Une trajectoire de dette jugée insoutenable sans correction immédiate
Quatre économistes indépendants remettent un diagnostic sévère sur les finances publiques : il faudrait mobiliser 126 milliards d'euros d'efforts d'ici à 2032 pour stabiliser le taux de dette de la France.
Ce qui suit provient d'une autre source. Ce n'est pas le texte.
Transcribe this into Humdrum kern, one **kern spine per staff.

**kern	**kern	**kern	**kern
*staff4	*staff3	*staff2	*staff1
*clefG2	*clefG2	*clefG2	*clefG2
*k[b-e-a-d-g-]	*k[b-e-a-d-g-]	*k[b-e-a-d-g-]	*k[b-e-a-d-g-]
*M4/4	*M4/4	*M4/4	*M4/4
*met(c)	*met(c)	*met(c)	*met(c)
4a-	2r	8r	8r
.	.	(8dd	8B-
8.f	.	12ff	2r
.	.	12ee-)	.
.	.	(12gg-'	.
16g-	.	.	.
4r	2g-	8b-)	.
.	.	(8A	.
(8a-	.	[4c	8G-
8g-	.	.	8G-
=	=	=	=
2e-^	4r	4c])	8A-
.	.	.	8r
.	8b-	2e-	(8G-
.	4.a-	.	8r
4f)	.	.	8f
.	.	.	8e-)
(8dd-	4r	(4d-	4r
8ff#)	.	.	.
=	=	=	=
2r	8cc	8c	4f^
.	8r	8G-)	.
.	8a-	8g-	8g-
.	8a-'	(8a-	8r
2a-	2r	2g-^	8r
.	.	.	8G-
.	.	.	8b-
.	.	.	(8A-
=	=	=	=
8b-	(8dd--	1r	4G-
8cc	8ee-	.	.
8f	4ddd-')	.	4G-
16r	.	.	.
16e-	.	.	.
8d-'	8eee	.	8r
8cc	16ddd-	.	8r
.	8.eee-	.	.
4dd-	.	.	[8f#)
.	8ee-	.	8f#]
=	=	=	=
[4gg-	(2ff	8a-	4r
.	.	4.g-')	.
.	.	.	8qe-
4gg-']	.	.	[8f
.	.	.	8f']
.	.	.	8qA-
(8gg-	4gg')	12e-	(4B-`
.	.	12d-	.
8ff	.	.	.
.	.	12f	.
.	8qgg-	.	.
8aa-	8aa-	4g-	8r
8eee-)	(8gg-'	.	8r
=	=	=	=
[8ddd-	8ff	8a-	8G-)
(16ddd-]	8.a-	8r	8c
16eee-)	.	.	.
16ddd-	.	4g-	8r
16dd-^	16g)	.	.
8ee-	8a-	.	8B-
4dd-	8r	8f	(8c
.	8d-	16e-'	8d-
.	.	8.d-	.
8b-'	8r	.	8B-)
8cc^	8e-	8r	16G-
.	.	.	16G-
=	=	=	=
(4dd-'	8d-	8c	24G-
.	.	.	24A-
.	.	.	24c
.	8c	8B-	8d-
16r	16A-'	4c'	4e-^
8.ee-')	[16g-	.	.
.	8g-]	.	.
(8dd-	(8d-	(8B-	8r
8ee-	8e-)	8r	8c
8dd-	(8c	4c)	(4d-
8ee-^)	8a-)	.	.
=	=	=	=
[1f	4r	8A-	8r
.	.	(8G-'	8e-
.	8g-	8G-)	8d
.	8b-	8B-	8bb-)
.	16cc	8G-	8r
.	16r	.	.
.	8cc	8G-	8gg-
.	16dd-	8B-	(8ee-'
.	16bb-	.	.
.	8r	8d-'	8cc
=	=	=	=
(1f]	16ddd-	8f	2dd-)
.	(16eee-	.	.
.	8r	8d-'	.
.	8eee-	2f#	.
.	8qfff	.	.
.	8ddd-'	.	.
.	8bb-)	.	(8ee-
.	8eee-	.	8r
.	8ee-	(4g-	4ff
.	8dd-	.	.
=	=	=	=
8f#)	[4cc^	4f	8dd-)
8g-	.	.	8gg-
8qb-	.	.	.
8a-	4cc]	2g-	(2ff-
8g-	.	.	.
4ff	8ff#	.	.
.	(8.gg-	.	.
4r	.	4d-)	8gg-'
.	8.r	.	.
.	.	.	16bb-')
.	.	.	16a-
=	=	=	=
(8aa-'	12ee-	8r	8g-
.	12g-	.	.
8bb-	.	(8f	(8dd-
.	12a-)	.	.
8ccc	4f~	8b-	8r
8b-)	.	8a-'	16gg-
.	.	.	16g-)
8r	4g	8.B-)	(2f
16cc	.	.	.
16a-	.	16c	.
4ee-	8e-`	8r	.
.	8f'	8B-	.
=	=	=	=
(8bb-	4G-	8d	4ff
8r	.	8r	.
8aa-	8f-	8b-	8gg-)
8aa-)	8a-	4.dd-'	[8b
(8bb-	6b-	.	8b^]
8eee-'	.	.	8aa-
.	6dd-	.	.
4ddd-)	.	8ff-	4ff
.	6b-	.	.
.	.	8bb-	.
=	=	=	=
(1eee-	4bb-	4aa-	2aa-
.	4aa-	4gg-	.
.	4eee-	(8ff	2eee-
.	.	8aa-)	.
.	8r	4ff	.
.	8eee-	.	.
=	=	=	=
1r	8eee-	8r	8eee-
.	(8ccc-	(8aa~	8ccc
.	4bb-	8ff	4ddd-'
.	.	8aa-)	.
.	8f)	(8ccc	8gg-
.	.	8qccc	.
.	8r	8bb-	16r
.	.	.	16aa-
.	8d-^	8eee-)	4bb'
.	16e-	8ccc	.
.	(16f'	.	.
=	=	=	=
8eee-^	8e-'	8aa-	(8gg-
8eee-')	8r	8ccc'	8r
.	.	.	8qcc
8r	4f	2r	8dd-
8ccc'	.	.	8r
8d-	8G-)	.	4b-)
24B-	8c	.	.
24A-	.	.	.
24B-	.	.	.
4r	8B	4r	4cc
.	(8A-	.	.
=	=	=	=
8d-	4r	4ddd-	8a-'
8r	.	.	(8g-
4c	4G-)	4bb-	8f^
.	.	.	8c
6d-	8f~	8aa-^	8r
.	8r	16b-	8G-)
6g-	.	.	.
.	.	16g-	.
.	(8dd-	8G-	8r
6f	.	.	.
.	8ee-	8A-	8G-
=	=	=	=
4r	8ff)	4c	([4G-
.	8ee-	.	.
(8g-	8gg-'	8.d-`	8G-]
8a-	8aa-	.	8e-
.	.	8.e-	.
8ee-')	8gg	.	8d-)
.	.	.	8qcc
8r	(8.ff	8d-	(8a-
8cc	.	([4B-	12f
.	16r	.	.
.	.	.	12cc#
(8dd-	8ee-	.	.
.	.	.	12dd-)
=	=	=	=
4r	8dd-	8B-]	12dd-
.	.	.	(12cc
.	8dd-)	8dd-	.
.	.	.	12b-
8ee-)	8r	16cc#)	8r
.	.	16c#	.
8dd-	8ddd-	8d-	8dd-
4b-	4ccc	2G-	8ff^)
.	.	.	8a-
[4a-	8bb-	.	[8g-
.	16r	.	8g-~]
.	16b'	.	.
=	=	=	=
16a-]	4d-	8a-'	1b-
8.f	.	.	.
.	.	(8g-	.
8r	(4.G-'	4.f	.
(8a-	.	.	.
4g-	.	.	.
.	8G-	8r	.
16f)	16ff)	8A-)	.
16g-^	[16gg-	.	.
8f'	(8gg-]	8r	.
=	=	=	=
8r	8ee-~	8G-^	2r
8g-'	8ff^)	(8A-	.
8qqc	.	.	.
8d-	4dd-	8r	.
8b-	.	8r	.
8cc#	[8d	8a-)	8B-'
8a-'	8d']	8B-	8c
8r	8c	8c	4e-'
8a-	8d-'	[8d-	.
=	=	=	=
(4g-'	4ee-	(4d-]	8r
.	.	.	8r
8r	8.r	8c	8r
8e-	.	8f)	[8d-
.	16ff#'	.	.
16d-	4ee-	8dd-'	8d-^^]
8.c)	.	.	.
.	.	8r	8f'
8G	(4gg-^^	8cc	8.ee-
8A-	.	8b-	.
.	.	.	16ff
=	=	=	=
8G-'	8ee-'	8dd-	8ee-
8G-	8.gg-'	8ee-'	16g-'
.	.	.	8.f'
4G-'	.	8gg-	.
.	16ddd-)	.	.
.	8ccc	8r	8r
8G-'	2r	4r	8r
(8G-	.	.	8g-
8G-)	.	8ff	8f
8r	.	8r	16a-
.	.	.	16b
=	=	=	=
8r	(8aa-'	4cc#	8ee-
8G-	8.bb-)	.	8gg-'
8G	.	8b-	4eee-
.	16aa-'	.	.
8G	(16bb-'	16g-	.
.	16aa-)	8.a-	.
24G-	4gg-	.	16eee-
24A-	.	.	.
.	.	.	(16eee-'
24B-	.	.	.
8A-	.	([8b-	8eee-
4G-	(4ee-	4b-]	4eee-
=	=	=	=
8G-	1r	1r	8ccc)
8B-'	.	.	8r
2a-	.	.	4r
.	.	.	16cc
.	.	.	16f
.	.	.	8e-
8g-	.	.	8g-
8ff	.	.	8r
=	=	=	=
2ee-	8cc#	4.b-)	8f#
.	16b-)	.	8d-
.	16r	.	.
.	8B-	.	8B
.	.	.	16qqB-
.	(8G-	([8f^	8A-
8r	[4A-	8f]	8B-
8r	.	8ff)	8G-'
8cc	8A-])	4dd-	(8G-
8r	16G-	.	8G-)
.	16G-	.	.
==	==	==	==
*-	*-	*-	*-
Missionnés par Bercy en mai, Xavier Ragot, Jean-Luc Tavernier, Xavier Jaravel et Natacha Valla jugent impératif de commencer l'ajustement dès 2027.
À politique inchangée, la mission anticipe un creusement du déficit public, qui passerait du chiffre prévu par le gouvernement de 5% du PIB cette année à 5,9% en 2027 puis 6,8% en 2030. La conséquence attendue sur le stock de dette est une hausse marquée : de 118,4% du PIB en 2026 à 121,4% en 2027 puis 130,5% en 2030.
"L'effort devra être partagé"
Les moteurs du déséquilibre et les leviers proposés
La mission identifie plusieurs facteurs expliquant la détérioration : la montée de la charge d'intérêts, l'entrée en vigueur progressive de la loi de programmation militaire et la disparition d'une surtaxe sur les grandes entreprises qui représentait environ 8 milliards d'euros par an. Après 2027, la dynamique déficitaire serait surtout alimentée par l'augmentation des intérêts de la dette.
Les auteurs recommandent un « ajustement budgétaire soutenu dans la durée » fondé sur trois leviers : réduction des dépenses publiques, hausse des recettes et renforcement du potentiel de croissance. Ils insistent sur le fait que, compte tenu des montants en jeu, il serait irréaliste de concentrer l'effort sur un seul volet.
- Moment d'action : débuter l'effort dès 2027 pour éviter une pente pire.
- Répartition : partage de l'effort entre économies, recettes et mesures de croissance.
- Risques : coût du conflit au Moyen-Orient et charges d'intérêts croissantes fragilisent la trajectoire.
Contexte politique et implications pour les choix publics
Le rapport intervient alors que le gouvernement vise un retour du déficit public sous les 3% du PIB en 2029, objectif que les experts estiment hors de portée si rien n'est fait. Le ministre de l'Économie, qui a déjà souligné la difficulté d'atteindre ce cap en raison notamment du contexte géopolitique, fait face à un arbitrage politique délicat : compresser les dépenses, augmenter les prélèvements ou stimuler la croissance via des réformes structurelles ont des coûts économiques et sociaux différents.
| Année | Déficit (% du PIB) | Dette (% du PIB) |
|---|---|---|
| 2026 (attendu) | 5% | 118,4% |
| 2027 (prévision) | 5,9% | 121,4% |
| 2030 (prévision) | 6,8% | 130,5% |
Sur le plan concret, un effort cumulé de 126 milliards signifierait des choix difficiles : gel ou réduction ciblée de certaines dépenses, révision des niches fiscales, ou relèvement de certains impôts. Les auteurs soulignent en outre l'importance d'une stratégie de croissance pour alléger la contrainte via une meilleure progression du PIB.
Enfin, l'appel à un effort « partagé » marque une volonté de répartir la charge entre administrations publiques, entreprises et ménages. Reste à voir quelles mesures précises le gouvernement retiendra et comment elles seront acceptées politiquement dans le contexte international et social actuel.